Start of DATA SUPPLIED

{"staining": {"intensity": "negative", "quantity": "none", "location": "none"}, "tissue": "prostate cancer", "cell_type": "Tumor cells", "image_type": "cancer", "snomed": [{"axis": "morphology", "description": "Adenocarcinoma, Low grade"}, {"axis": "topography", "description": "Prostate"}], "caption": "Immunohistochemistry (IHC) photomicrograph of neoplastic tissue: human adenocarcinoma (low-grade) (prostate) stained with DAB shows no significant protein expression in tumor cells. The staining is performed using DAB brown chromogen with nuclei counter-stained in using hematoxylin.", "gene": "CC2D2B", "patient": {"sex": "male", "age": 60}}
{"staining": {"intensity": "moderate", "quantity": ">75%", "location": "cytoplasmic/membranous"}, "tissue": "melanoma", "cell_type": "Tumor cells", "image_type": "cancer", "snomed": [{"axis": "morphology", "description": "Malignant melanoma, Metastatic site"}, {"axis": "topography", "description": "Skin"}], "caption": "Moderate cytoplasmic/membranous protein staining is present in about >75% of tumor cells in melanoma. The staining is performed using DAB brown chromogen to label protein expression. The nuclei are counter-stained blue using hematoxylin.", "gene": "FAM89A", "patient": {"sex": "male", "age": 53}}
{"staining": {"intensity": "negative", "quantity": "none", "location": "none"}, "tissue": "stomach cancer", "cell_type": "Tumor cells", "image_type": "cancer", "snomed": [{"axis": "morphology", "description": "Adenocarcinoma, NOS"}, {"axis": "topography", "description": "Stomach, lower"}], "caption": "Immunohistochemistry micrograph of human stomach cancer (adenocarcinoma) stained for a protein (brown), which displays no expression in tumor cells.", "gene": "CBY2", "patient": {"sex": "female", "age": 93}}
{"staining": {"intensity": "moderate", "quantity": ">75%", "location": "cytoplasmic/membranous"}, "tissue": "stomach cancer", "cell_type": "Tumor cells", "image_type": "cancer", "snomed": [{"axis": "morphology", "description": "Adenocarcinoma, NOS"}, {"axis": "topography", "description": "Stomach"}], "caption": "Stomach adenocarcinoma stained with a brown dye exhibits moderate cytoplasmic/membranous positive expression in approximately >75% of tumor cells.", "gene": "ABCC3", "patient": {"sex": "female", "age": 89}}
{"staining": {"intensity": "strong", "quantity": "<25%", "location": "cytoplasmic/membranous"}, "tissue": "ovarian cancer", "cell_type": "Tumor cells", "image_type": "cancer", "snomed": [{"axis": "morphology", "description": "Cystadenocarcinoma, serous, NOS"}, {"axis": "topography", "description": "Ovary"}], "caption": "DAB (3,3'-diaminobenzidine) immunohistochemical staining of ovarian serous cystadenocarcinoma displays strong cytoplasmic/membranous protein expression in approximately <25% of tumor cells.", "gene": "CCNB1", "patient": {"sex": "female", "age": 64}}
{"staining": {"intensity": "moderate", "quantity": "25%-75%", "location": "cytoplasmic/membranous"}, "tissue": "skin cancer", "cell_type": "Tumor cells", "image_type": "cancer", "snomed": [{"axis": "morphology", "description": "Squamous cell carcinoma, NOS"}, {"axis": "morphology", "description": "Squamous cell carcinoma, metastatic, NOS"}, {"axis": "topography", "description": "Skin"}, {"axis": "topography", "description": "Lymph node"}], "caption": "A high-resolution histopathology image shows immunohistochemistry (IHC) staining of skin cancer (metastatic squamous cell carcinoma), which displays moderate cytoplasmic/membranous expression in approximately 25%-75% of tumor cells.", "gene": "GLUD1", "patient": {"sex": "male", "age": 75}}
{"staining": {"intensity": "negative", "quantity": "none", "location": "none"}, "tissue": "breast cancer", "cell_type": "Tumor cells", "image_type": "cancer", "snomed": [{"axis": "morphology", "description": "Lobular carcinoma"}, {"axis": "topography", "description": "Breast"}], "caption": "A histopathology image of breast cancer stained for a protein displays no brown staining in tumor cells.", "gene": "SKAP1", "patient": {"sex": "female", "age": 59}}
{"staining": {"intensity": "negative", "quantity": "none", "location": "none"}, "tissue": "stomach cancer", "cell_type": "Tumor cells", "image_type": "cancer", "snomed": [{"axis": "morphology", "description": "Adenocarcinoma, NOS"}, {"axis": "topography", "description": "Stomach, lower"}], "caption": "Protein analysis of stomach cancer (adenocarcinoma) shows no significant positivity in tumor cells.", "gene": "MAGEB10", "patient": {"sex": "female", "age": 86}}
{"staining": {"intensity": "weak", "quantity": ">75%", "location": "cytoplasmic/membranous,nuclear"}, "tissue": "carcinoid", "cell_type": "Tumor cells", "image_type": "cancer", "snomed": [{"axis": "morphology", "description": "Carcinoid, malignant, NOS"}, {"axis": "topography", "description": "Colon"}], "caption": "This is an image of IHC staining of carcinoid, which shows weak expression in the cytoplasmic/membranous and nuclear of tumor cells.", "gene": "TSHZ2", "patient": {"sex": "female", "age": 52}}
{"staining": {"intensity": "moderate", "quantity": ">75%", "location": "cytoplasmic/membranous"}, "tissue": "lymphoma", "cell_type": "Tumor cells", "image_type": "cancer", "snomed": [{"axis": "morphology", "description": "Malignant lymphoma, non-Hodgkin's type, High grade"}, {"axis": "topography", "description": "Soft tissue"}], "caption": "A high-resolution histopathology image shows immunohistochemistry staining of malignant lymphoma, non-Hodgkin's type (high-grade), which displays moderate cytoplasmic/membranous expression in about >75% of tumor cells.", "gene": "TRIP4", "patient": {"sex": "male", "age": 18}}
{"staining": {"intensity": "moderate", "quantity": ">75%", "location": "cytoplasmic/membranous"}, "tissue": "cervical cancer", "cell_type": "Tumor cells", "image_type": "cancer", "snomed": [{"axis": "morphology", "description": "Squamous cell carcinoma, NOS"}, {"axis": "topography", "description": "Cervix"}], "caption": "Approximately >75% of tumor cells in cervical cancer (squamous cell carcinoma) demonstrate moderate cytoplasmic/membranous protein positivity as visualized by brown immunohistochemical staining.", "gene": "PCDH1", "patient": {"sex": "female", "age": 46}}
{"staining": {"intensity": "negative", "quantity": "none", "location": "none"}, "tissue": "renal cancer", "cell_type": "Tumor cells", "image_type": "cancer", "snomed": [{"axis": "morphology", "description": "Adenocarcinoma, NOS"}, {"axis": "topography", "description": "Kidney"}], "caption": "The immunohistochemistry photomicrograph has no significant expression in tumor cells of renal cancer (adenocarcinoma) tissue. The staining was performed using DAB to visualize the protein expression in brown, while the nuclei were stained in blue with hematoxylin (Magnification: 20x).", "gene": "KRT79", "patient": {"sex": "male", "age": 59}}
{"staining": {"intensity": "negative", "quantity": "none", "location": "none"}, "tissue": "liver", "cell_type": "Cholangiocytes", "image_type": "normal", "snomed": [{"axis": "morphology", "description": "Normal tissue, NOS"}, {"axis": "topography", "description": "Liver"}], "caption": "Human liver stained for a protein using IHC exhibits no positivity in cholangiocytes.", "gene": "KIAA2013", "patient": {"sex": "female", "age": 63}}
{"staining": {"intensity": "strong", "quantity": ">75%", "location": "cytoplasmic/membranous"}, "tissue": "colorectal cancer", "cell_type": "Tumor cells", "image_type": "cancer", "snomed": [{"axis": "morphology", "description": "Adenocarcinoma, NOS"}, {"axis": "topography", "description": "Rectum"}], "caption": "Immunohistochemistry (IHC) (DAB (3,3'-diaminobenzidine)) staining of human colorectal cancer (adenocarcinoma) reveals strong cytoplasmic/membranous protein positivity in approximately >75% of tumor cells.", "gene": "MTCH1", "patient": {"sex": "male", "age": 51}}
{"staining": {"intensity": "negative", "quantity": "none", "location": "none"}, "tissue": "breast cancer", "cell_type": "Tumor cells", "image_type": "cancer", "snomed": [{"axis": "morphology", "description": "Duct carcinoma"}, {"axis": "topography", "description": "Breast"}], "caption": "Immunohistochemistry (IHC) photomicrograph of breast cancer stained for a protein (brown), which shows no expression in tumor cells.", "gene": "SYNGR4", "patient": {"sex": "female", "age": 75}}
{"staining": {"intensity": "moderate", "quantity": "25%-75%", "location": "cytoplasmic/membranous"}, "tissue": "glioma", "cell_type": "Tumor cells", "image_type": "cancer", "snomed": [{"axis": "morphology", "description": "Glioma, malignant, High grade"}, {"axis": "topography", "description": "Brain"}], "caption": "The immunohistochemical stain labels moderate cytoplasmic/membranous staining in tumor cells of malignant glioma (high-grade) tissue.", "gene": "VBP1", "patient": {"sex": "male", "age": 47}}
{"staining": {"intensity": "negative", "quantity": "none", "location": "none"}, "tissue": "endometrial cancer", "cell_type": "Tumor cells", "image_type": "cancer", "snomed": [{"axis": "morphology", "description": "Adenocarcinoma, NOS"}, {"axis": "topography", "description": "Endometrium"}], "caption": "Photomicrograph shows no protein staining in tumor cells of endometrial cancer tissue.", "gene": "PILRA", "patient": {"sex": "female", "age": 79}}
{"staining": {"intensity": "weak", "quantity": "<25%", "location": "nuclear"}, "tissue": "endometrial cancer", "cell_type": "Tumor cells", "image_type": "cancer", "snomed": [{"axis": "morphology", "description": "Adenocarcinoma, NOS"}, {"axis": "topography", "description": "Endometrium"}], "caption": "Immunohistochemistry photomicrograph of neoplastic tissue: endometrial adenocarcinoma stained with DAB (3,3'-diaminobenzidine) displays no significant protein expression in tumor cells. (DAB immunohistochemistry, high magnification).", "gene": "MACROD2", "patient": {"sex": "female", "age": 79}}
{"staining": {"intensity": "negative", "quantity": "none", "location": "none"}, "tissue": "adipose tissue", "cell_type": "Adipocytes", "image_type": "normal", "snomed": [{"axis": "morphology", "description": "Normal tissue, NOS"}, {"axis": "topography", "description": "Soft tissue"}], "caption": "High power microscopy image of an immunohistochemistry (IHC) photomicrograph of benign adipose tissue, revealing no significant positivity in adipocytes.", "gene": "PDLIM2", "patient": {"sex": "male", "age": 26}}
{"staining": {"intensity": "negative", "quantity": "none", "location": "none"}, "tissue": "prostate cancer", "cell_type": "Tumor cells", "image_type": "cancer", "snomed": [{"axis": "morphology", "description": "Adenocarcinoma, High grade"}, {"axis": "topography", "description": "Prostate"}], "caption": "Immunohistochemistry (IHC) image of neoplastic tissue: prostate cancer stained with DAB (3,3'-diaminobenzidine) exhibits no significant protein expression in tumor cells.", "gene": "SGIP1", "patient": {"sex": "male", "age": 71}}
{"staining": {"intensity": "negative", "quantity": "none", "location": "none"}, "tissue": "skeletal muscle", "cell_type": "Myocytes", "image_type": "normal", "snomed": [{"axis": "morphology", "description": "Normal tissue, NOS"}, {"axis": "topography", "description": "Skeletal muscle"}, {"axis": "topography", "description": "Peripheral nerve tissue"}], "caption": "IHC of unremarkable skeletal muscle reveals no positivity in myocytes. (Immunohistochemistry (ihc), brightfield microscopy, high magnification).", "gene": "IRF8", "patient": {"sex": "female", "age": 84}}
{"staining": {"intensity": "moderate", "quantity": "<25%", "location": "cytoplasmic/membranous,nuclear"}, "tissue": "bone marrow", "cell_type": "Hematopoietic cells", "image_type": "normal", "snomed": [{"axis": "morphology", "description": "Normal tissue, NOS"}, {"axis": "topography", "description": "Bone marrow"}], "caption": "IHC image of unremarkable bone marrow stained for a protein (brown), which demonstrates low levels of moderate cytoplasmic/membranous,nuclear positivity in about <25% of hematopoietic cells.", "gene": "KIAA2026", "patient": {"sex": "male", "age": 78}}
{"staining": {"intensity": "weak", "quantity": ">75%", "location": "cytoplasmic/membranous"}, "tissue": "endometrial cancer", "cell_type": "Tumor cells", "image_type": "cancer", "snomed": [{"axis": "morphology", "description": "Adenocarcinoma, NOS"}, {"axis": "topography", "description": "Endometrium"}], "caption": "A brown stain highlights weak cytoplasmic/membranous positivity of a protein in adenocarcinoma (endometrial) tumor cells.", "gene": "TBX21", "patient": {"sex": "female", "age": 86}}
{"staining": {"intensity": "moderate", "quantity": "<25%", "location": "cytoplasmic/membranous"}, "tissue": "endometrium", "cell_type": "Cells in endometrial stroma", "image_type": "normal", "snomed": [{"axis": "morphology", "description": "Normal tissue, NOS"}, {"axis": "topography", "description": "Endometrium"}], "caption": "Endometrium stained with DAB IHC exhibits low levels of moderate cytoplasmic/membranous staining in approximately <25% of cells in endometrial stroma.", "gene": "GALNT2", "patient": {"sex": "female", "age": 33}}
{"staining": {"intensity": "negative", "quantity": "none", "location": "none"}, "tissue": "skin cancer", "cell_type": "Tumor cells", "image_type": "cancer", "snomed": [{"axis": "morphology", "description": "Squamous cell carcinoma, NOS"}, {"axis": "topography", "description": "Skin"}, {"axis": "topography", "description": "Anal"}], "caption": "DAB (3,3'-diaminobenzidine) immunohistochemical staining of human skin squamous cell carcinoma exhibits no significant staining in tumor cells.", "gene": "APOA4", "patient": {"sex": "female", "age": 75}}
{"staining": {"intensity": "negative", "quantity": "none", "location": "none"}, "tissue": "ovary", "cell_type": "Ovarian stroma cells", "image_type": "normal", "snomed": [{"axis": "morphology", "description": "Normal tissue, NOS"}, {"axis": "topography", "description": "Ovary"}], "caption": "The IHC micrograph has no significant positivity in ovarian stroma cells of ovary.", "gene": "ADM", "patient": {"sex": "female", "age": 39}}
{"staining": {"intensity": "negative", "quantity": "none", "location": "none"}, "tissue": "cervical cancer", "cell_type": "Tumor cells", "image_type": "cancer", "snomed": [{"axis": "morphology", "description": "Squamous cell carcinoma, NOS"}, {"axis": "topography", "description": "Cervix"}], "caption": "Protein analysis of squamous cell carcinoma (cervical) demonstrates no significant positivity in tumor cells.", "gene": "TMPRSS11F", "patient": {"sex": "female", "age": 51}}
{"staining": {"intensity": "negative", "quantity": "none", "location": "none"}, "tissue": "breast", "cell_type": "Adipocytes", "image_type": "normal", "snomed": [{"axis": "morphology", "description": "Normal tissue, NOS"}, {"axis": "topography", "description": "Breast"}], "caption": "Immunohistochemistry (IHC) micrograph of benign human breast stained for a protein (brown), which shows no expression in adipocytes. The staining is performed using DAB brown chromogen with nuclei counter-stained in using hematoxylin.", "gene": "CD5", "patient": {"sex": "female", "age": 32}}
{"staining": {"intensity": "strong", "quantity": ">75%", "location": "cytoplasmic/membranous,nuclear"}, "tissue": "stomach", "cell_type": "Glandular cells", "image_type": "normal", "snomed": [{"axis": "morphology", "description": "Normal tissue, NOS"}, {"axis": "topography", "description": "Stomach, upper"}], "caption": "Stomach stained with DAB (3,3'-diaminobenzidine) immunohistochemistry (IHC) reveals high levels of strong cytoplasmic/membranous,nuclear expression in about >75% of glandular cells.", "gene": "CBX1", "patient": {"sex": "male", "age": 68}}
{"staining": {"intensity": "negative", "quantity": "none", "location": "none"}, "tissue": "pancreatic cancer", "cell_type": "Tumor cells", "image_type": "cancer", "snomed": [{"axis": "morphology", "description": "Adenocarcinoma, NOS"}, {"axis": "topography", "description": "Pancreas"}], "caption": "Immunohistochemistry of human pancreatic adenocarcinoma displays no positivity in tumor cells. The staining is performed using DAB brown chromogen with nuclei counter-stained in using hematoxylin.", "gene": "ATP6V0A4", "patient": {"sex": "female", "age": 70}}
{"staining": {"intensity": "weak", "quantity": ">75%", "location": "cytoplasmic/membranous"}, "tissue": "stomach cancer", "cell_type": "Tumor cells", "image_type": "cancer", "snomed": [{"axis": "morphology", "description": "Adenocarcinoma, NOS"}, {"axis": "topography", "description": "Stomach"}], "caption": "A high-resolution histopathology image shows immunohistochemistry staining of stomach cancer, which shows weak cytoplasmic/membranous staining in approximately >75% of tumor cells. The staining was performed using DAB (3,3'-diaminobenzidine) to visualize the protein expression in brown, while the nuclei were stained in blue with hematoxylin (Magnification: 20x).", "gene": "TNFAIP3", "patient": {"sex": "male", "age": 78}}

End of DATA SUPPLIED

> [WORK INSTRUCTION]: Scan the entries above and copy each line where "Breast" occurs.

> [WRITTEN SOLUTION]:
{"staining": {"intensity": "negative", "quantity": "none", "location": "none"}, "tissue": "breast cancer", "cell_type": "Tumor cells", "image_type": "cancer", "snomed": [{"axis": "morphology", "description": "Lobular carcinoma"}, {"axis": "topography", "description": "Breast"}], "caption": "A histopathology image of breast cancer stained for a protein displays no brown staining in tumor cells.", "gene": "SKAP1", "patient": {"sex": "female", "age": 59}}
{"staining": {"intensity": "negative", "quantity": "none", "location": "none"}, "tissue": "breast cancer", "cell_type": "Tumor cells", "image_type": "cancer", "snomed": [{"axis": "morphology", "description": "Duct carcinoma"}, {"axis": "topography", "description": "Breast"}], "caption": "Immunohistochemistry (IHC) photomicrograph of breast cancer stained for a protein (brown), which shows no expression in tumor cells.", "gene": "SYNGR4", "patient": {"sex": "female", "age": 75}}
{"staining": {"intensity": "negative", "quantity": "none", "location": "none"}, "tissue": "breast", "cell_type": "Adipocytes", "image_type": "normal", "snomed": [{"axis": "morphology", "description": "Normal tissue, NOS"}, {"axis": "topography", "description": "Breast"}], "caption": "Immunohistochemistry (IHC) micrograph of benign human breast stained for a protein (brown), which shows no expression in adipocytes. The staining is performed using DAB brown chromogen with nuclei counter-stained in using hematoxylin.", "gene": "CD5", "patient": {"sex": "female", "age": 32}}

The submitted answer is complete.